Overall, Bauer Units have shown to be marginally more effective in analyzing fastballs than pure spin rate. The result on a specific pitch is determined by so many independent and inter-related factors that the small r-squared values from comparing BU and performance statistics are understandably low. More important than the actual values themselves is the comparison between Bauer Units and spin rate – small r-squared values aside, if we are going to use spin rate to judge pitches and Bauer Units has been shown to have a stronger relationship, it might make more sense to include Bauer Units in the discussion.

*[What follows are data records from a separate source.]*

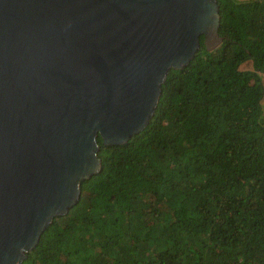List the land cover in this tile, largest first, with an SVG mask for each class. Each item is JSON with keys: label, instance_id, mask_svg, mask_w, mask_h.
Masks as SVG:
<instances>
[{"label": "trees", "instance_id": "obj_1", "mask_svg": "<svg viewBox=\"0 0 264 264\" xmlns=\"http://www.w3.org/2000/svg\"><path fill=\"white\" fill-rule=\"evenodd\" d=\"M222 41L170 69L20 264H264V0H217Z\"/></svg>", "mask_w": 264, "mask_h": 264}, {"label": "water", "instance_id": "obj_2", "mask_svg": "<svg viewBox=\"0 0 264 264\" xmlns=\"http://www.w3.org/2000/svg\"><path fill=\"white\" fill-rule=\"evenodd\" d=\"M217 0H0V264H20L151 119L168 71L221 41Z\"/></svg>", "mask_w": 264, "mask_h": 264}]
</instances>
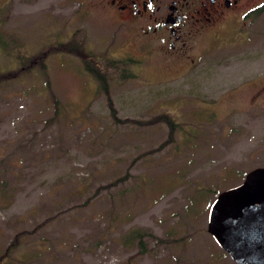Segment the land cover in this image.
I'll list each match as a JSON object with an SVG mask.
<instances>
[{"label": "rangeland", "instance_id": "1", "mask_svg": "<svg viewBox=\"0 0 264 264\" xmlns=\"http://www.w3.org/2000/svg\"><path fill=\"white\" fill-rule=\"evenodd\" d=\"M255 3L166 51L106 0H0V264H236L207 215L264 166Z\"/></svg>", "mask_w": 264, "mask_h": 264}, {"label": "water", "instance_id": "2", "mask_svg": "<svg viewBox=\"0 0 264 264\" xmlns=\"http://www.w3.org/2000/svg\"><path fill=\"white\" fill-rule=\"evenodd\" d=\"M207 231L236 264H264V166L216 195Z\"/></svg>", "mask_w": 264, "mask_h": 264}, {"label": "flooded vegetation", "instance_id": "3", "mask_svg": "<svg viewBox=\"0 0 264 264\" xmlns=\"http://www.w3.org/2000/svg\"><path fill=\"white\" fill-rule=\"evenodd\" d=\"M106 2L117 14L119 23L127 24L133 21L140 34L158 37L161 48L166 51L184 48L187 39L221 21L228 12H241L246 7V10L253 11L258 6L256 0H106Z\"/></svg>", "mask_w": 264, "mask_h": 264}, {"label": "trees", "instance_id": "4", "mask_svg": "<svg viewBox=\"0 0 264 264\" xmlns=\"http://www.w3.org/2000/svg\"><path fill=\"white\" fill-rule=\"evenodd\" d=\"M261 11H262V9L259 7L255 10L251 11V12H255L254 14H258ZM58 47H62V45L59 44ZM63 47L65 49L68 48V50H71V51H74V50L81 51V48L77 47L76 45H70V47H68V46H63ZM6 76L7 77H13L12 75H6ZM54 106H55V109H54V117H53L54 119L53 120H55V118H56L55 116H57V114L59 113V107H58V103L56 100L54 102ZM4 185H5V182H0V188L4 187ZM23 235L24 234H22V231L16 233L15 236L13 237V239L11 240V242L8 244V246L5 247L4 252H3V254H1V256L2 257L6 256L7 254L10 253L12 248L17 249L21 243L27 241L26 238L23 237ZM142 236H143V233H139L136 231V232H134V234H131L130 237H131V240L138 238L140 245L143 246ZM35 254H36V252L33 253V256H35Z\"/></svg>", "mask_w": 264, "mask_h": 264}]
</instances>
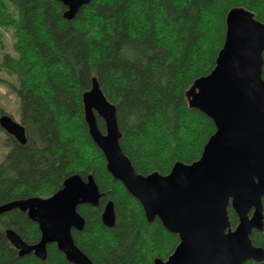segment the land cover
<instances>
[{"label":"trees","instance_id":"obj_1","mask_svg":"<svg viewBox=\"0 0 264 264\" xmlns=\"http://www.w3.org/2000/svg\"><path fill=\"white\" fill-rule=\"evenodd\" d=\"M238 7L264 23V0H92L71 21L57 0H0V29L13 36L12 53L0 39V85L19 99L27 134L21 145L0 126L11 149L0 163V205L47 199L67 178L93 175L102 198L98 207L78 209L86 220L84 231L73 230L79 249L94 264L166 261L180 239L159 219L149 223L140 202L109 173L89 133L84 95L98 79L116 106L121 146L138 173L166 176L178 162L193 164L216 126L189 107L187 91L215 68L227 15ZM3 115L12 117L1 110ZM109 201L115 205L113 228L102 222ZM229 218L236 229L232 207ZM8 229L28 244L41 239L26 213L0 216V264H72L55 244L46 261L20 257ZM252 241L264 249V231H254Z\"/></svg>","mask_w":264,"mask_h":264},{"label":"water","instance_id":"obj_2","mask_svg":"<svg viewBox=\"0 0 264 264\" xmlns=\"http://www.w3.org/2000/svg\"><path fill=\"white\" fill-rule=\"evenodd\" d=\"M74 20L92 0H57ZM225 43L213 71L197 79L187 91L189 107L213 120L216 132L200 160L176 163L169 175H142L121 146L116 106L104 94L98 79L84 95L89 133L103 152L107 170L140 202L149 223L159 219L180 243L166 260L154 264L264 263V249L253 244L254 231H264V23L245 8L230 10ZM104 121L103 133L98 119ZM1 128L21 145L26 130L9 115ZM102 193L93 175L67 178L50 198L31 197L0 205V216L19 210L36 223L41 239L28 244L14 230L6 236L20 257L48 258V247L57 245L72 264H94L76 245L73 230L82 232L86 220L79 207H98ZM232 207L239 218L233 229ZM104 226L116 224L115 205L109 201L102 213Z\"/></svg>","mask_w":264,"mask_h":264},{"label":"rangeland","instance_id":"obj_3","mask_svg":"<svg viewBox=\"0 0 264 264\" xmlns=\"http://www.w3.org/2000/svg\"><path fill=\"white\" fill-rule=\"evenodd\" d=\"M0 39L5 44V52L12 53L13 36L11 31L0 29ZM1 56V51H0ZM3 76V75H2ZM5 110L10 114L17 123H21V104L15 94H13L6 86L0 85V111ZM7 145V134L0 131V163L6 158L10 152Z\"/></svg>","mask_w":264,"mask_h":264}]
</instances>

After leading the league in high fastball rate in 2015 and 2016, the Rays have dropped to fourth overall this season, perhaps as a result of changes in personnel and in the way the strike zone is being called. As the rest of the league, notably the Dodgers, adopts a similar strategy, it will be interesting to see if the Rays stick to this approach or make some sort of adjustment to regain a competitive edge. Even with a fly ball heavy staff and rumors of the ball being juiced, the Rays are still able to post a below average home run rate and keep their team ERA down. Here’s to hoping that everyone gets and stays fully healthy for the final stretch of the season so we are able to see this in action.
Spin rate data from Baseball Savant.